We catch a load more small carp off the surface before we pack up. A really slow, muggy day`s fishing salvaged by hungry carp.
Friday.
A short evening session with the Doctor. We both fish for barbel. We both blank.
He has a successful hour catching chublet and dace on a stickfloat, casters as bait. I do the same but on a bomb- I catch minnows, a chublet, and I hook a large trout which leaps from the water and busts me, but I avoid a `waterlicking`.
Sunday.
We head upstream, The Doc, The Guv, and I, hoping to strike silver, and maybe a perch.
I catch a chublet on my first run, and then Phoxinus Phoxinus arrive en masse. I can`t get to the bigger fish. I have 30 trots, and I catch 29 minnows and a solitary chublet. I visit The Guv, he is catching some nice dace. The Doc is struggling with the wind in his peg but he is still catching a few. I return to `minnowville` and catch four chublet in successive casts before the minnows find me, again.. I have a go for a perch for an hour or so but the lobworm is getting ragged all over the place by the horde of minnows, enough is enough, I wave the white flag and head home.
Week 4.
Thursday.
A quick barbel session, I was `feeling` it tonight.
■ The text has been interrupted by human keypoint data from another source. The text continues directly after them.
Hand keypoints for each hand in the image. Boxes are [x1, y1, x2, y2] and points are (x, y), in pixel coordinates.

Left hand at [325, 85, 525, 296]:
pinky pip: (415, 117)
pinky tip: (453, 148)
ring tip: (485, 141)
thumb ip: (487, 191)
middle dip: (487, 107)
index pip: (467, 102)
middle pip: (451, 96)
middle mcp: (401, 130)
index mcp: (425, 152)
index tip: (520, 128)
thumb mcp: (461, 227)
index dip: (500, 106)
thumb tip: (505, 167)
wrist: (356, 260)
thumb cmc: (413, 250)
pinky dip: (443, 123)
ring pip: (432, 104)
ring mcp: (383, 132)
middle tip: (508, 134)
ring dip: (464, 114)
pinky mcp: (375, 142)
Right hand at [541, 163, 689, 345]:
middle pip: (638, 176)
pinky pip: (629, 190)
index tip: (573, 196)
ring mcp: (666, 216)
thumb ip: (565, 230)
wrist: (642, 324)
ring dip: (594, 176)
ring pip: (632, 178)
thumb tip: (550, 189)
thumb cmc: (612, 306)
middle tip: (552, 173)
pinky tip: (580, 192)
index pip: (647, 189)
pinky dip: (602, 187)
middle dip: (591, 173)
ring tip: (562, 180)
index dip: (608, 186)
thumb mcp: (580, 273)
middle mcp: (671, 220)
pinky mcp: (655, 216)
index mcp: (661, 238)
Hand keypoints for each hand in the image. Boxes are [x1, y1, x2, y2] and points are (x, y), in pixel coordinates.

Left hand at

So much for the `feeling`, I didn`t get a touch.
Sunday.
Mother Wharfe looked great today, she had risen quickly on Friday and was dropping slowly.
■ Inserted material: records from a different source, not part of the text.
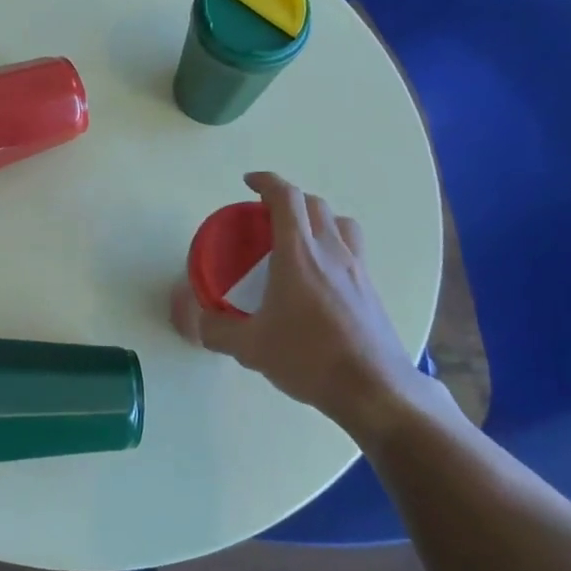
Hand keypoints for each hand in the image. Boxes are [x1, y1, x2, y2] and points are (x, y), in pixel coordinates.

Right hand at [172, 172, 428, 435]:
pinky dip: (334, 246)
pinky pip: (352, 249)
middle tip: (267, 216)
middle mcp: (331, 251)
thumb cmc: (309, 357)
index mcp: (299, 253)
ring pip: (340, 223)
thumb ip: (217, 330)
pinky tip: (321, 277)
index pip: (285, 197)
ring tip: (299, 238)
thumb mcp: (251, 347)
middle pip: (314, 204)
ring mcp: (357, 268)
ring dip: (317, 219)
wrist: (373, 388)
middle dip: (288, 200)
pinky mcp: (371, 289)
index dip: (266, 181)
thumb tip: (196, 321)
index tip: (249, 182)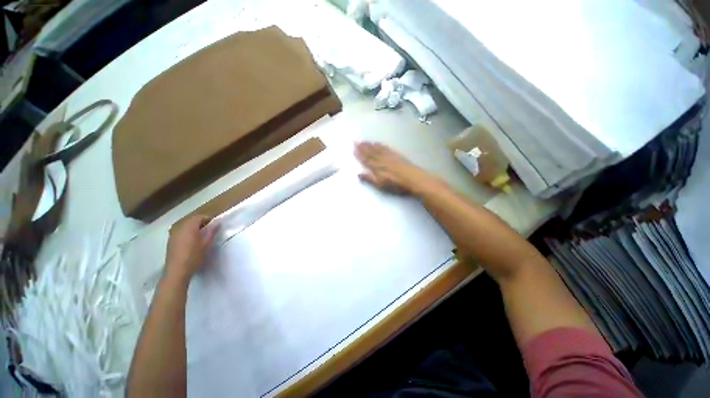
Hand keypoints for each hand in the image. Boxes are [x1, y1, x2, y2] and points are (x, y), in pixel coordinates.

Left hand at [164, 215, 217, 283]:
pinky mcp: (170, 241)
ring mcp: (173, 235)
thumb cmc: (194, 256)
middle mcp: (179, 228)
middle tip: (209, 230)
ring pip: (185, 226)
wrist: (177, 271)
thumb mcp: (206, 244)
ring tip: (201, 236)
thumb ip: (211, 232)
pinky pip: (180, 232)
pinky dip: (187, 233)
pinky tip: (191, 242)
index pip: (199, 217)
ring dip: (194, 228)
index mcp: (189, 227)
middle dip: (201, 223)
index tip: (214, 225)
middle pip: (191, 220)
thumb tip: (217, 223)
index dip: (208, 219)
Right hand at [355, 142, 433, 194]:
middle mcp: (382, 160)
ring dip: (370, 145)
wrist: (414, 179)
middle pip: (371, 153)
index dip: (359, 154)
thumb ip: (369, 179)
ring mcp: (390, 157)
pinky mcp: (397, 156)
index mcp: (377, 167)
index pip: (366, 160)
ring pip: (377, 149)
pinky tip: (378, 143)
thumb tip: (358, 173)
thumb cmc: (396, 185)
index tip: (353, 148)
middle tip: (356, 141)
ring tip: (364, 141)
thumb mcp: (381, 185)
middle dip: (362, 147)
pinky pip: (386, 148)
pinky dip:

My day was ok, I caught a couple of half-decent trout and a few chublet, and I no longer speak of those chuffing minnows ,but my day didn`t compare to the tale I heard of one lucky gent who caught two pb`s within an hour of each other. He was pretty cagey about where he caught them from and the bait he used, but a 5 lb 8 oz trout, and an 11 lb 10 oz barbel were the intrepid anglers reward. He said he thought the trout was a barbel, and he thought the barbel was a walrus; both fought hard in the extra flow, the barbel made a first run of 40 – 50 yards, and both were awkward to net. Well done, to him.
Week 5.
Saturday.
Shed 7 and I collected a load of timber and concrete posts from those super people at Jewsons who, having had a clearout of their yard, had donated stacks of materiel to be used improving the banks, paths, and pegs, on our Club waters. Thank you, Jewsons !
Sunday.
Nursing a slightly sore back after yesterdays lifting, I chose to travel light – I took a chair, net, rod, mat, bait, and a few bits of tackle. I caught four trout, two of them over 3 lb – the best was 3lb 8 oz, and the smallest fish was over two pounds. Luckily for them, I much prefer salmon. They were all safely returned to the river, as always.